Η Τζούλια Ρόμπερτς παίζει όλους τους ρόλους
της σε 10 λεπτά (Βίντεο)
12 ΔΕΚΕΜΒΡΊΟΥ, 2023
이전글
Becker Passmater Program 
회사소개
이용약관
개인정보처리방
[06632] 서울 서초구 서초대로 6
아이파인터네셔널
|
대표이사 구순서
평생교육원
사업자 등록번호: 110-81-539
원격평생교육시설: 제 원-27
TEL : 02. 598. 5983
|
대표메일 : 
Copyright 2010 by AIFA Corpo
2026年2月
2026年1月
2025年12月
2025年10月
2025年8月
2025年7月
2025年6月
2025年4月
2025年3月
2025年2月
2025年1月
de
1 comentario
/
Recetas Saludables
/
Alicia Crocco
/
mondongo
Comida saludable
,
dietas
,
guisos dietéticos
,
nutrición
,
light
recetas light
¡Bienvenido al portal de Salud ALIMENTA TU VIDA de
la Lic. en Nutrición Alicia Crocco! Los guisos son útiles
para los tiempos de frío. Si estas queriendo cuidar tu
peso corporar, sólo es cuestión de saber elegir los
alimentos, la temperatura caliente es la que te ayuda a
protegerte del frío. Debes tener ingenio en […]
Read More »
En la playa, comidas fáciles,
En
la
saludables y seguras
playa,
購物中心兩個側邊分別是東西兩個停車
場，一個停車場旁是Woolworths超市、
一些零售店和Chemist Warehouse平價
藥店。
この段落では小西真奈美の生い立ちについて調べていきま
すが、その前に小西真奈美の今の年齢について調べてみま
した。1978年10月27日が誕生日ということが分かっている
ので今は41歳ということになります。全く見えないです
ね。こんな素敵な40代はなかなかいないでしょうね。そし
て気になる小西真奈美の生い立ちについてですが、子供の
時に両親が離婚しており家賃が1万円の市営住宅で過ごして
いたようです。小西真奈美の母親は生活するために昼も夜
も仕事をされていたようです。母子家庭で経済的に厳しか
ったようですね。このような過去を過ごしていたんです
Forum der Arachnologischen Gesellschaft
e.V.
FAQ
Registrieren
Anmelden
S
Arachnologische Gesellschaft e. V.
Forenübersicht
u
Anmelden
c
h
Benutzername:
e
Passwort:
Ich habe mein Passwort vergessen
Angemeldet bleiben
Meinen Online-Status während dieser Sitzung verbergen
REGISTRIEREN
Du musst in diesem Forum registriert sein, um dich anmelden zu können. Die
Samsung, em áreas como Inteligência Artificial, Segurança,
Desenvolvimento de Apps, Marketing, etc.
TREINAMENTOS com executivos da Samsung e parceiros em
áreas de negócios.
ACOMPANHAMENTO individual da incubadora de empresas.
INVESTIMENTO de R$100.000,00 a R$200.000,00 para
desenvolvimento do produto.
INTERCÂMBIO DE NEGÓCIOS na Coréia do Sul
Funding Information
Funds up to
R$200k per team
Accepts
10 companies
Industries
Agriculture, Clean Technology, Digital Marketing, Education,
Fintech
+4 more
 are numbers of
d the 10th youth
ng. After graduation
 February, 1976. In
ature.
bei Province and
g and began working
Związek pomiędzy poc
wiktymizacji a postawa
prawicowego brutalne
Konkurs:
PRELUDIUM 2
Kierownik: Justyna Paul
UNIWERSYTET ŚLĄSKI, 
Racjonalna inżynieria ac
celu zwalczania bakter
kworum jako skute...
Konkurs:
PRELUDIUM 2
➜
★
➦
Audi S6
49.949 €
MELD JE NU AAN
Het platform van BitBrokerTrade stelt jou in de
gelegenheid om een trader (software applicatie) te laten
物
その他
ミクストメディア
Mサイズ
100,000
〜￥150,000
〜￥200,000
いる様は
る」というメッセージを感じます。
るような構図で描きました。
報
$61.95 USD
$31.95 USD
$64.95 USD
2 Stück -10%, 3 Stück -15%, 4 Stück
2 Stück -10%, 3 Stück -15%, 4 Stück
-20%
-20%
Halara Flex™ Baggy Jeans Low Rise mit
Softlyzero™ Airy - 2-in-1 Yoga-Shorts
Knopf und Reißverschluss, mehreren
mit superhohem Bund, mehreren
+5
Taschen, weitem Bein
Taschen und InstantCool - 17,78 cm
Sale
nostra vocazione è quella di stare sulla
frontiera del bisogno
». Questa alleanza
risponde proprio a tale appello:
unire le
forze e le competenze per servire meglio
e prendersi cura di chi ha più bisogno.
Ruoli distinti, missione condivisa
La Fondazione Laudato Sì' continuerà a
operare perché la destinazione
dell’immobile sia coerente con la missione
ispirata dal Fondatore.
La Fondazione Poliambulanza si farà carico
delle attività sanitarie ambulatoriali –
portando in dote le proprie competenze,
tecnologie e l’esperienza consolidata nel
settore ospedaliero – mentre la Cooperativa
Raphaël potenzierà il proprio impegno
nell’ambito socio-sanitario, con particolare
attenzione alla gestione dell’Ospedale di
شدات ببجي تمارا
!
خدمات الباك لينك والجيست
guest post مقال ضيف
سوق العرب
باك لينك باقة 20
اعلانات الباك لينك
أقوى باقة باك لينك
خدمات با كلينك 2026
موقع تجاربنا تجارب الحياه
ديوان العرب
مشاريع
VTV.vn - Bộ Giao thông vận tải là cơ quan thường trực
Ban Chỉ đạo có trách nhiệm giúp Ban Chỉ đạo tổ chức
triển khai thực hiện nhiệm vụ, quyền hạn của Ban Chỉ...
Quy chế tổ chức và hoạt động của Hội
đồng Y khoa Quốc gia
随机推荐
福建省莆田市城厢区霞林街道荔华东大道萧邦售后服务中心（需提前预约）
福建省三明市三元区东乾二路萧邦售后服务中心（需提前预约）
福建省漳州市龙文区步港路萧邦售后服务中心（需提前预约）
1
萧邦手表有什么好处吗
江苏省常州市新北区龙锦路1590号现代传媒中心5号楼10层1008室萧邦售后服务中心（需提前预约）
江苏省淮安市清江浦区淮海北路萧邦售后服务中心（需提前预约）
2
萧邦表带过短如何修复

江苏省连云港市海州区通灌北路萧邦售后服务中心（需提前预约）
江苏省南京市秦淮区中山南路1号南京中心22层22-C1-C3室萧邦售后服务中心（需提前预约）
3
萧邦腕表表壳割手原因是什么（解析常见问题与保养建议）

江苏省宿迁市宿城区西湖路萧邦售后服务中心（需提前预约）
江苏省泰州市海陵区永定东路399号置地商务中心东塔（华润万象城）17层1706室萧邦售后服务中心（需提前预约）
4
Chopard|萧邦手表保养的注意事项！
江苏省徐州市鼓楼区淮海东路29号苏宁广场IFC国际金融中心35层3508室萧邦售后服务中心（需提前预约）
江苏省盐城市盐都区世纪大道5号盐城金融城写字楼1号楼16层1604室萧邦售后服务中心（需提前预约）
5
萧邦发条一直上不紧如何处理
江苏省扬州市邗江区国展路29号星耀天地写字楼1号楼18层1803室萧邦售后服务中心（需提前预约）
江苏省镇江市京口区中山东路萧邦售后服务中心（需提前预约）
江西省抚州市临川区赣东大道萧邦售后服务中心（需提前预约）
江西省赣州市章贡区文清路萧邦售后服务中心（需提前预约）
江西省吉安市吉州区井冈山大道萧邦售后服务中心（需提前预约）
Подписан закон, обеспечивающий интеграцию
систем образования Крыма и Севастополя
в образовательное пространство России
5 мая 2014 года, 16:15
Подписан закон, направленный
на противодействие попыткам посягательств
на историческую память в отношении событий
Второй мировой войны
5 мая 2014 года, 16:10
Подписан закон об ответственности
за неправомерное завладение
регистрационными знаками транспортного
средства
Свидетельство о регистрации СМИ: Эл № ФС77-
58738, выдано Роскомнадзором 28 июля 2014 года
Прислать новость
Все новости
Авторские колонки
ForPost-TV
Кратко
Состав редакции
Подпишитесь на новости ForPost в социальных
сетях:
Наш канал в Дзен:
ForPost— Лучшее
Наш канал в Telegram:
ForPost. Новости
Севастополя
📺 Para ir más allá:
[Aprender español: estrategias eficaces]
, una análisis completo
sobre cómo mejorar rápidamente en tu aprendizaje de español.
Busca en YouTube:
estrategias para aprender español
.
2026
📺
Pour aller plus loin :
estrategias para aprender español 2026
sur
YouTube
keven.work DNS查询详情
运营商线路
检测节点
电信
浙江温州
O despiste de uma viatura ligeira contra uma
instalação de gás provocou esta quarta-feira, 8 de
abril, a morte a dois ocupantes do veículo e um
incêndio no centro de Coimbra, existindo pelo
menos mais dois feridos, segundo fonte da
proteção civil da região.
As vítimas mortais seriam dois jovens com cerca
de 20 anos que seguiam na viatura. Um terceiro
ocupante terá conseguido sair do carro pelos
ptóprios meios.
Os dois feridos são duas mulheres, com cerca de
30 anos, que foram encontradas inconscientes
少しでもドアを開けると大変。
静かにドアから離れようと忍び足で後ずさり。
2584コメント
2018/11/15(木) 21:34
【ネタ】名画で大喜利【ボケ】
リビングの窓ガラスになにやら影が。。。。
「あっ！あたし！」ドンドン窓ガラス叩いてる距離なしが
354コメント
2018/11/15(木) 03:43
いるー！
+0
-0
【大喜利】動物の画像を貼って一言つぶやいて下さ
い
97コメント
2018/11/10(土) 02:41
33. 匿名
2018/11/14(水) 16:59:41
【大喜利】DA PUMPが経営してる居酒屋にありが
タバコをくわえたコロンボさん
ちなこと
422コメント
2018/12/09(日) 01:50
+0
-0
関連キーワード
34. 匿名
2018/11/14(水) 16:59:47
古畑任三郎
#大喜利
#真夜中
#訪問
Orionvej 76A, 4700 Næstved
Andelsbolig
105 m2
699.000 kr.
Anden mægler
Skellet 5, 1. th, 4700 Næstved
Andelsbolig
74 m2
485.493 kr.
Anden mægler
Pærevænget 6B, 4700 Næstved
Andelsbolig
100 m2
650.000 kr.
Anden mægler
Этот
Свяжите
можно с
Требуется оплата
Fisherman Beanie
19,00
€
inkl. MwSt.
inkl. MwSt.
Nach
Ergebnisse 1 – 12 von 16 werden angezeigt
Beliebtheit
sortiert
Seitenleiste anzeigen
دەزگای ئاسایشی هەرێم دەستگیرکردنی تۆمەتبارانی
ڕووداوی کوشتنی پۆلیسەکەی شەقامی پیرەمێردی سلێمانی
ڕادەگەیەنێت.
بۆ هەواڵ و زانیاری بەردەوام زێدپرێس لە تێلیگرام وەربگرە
##########
What the task asks => Rewrite the listing from its first line up to and including the line with "peso corporar, sólo", replacing "guisos" with "estofados" throughout and leaving everything else untouched.

The answer =>
Η Τζούλια Ρόμπερτς παίζει όλους τους ρόλους
της σε 10 λεπτά (Βίντεο)
12 ΔΕΚΕΜΒΡΊΟΥ, 2023
이전글
Becker Passmater Program 
회사소개
이용약관
개인정보처리방
[06632] 서울 서초구 서초대로 6
아이파인터네셔널
|
대표이사 구순서
평생교육원
사업자 등록번호: 110-81-539
원격평생교육시설: 제 원-27
TEL : 02. 598. 5983
|
대표메일 : 
Copyright 2010 by AIFA Corpo
2026年2月
2026年1月
2025年12月
2025年10月
2025年8月
2025年7月
2025年6月
2025年4月
2025年3月
2025年2月
2025年1月
de
1 comentario
/
Recetas Saludables
/
Alicia Crocco
/
mondongo
Comida saludable
,
dietas
,
estofados dietéticos
,
nutrición
,
light
recetas light
¡Bienvenido al portal de Salud ALIMENTA TU VIDA de
la Lic. en Nutrición Alicia Crocco! Los estofados son útiles
para los tiempos de frío. Si estas queriendo cuidar tu
peso corporar, sólo es cuestión de saber elegir los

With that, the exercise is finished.